Pere J C, Begaud B, Haramburu F, Albin H
Clin Pharmacol Ther. 1986 Oct;40(4):451-61. doi: 10.1038/clpt.1986.206.
Several standardized assessment procedures are currently used in the evaluation of adverse drug reactions (ADRs). Disagreement in rating ADRs can result from between-raters variability and between-methods differences in weighting the evidence. We eliminated between-raters variability by computer simulation of 1134 ADRs (including all the possible combinations of criteria currently used) and by automatic rating using different algorithms adapted from six published methods. Percentage agreement (Po) and weighted kappa test (kappa w) between pairs of methods are always better than with randomized scores, but the strength of agreement is only moderate (0.26 less than Po less than 0.59; 0.14 less than kappa w less than 0.51). The weightings of criteria are evaluated in terms of sensitivity, specificity, and predictive values.
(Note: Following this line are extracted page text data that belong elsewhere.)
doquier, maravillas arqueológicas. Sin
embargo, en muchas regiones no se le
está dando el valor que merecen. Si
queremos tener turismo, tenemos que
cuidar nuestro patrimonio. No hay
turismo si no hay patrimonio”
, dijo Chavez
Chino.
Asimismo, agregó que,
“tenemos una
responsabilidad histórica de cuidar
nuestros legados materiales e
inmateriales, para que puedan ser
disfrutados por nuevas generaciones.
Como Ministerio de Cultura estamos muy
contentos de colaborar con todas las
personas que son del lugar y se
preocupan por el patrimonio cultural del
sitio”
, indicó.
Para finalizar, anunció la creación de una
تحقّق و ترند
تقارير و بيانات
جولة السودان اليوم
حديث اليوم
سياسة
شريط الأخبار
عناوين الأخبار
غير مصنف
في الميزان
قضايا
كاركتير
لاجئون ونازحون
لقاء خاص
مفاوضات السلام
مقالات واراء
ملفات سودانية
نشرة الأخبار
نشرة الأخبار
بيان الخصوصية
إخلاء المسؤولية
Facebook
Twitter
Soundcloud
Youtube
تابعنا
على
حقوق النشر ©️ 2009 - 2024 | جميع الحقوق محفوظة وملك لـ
Criteria are neither sensitive (0.41 less than Se less than 0.70) nor specific (0.18 less than Sp less than 0.63) and have poor predictive values. Disagreements on weightings are considerable for three major criteria: timing of event, dechallenge, and alternative etiologic candidates. We discuss some ways of improving reliability of ADR diagnosis.
目前有几种标准化评估程序用于药物不良反应(ADR)的评估。ADR评级的分歧可能源于评估者之间的差异以及不同方法在权衡证据时的差异。我们通过对1134例ADR进行计算机模拟(包括当前使用的所有可能标准组合)以及使用从六种已发表方法改编的不同算法进行自动评级,消除了评估者之间的差异。成对方法之间的百分比一致性(Po)和加权kappa检验(kappa w)总是优于随机评分,但一致性强度仅为中等(0.26<Po<0.59;0.14<kappa w<0.51)。根据敏感性、特异性和预测值对标准的权重进行评估。标准既不敏感(0.41<Se<0.70)也不特异(0.18<Sp<0.63),且预测值较差。对于三个主要标准,即事件发生时间、撤药反应和其他病因候选因素,在权重方面存在相当大的分歧。我们讨论了一些提高ADR诊断可靠性的方法。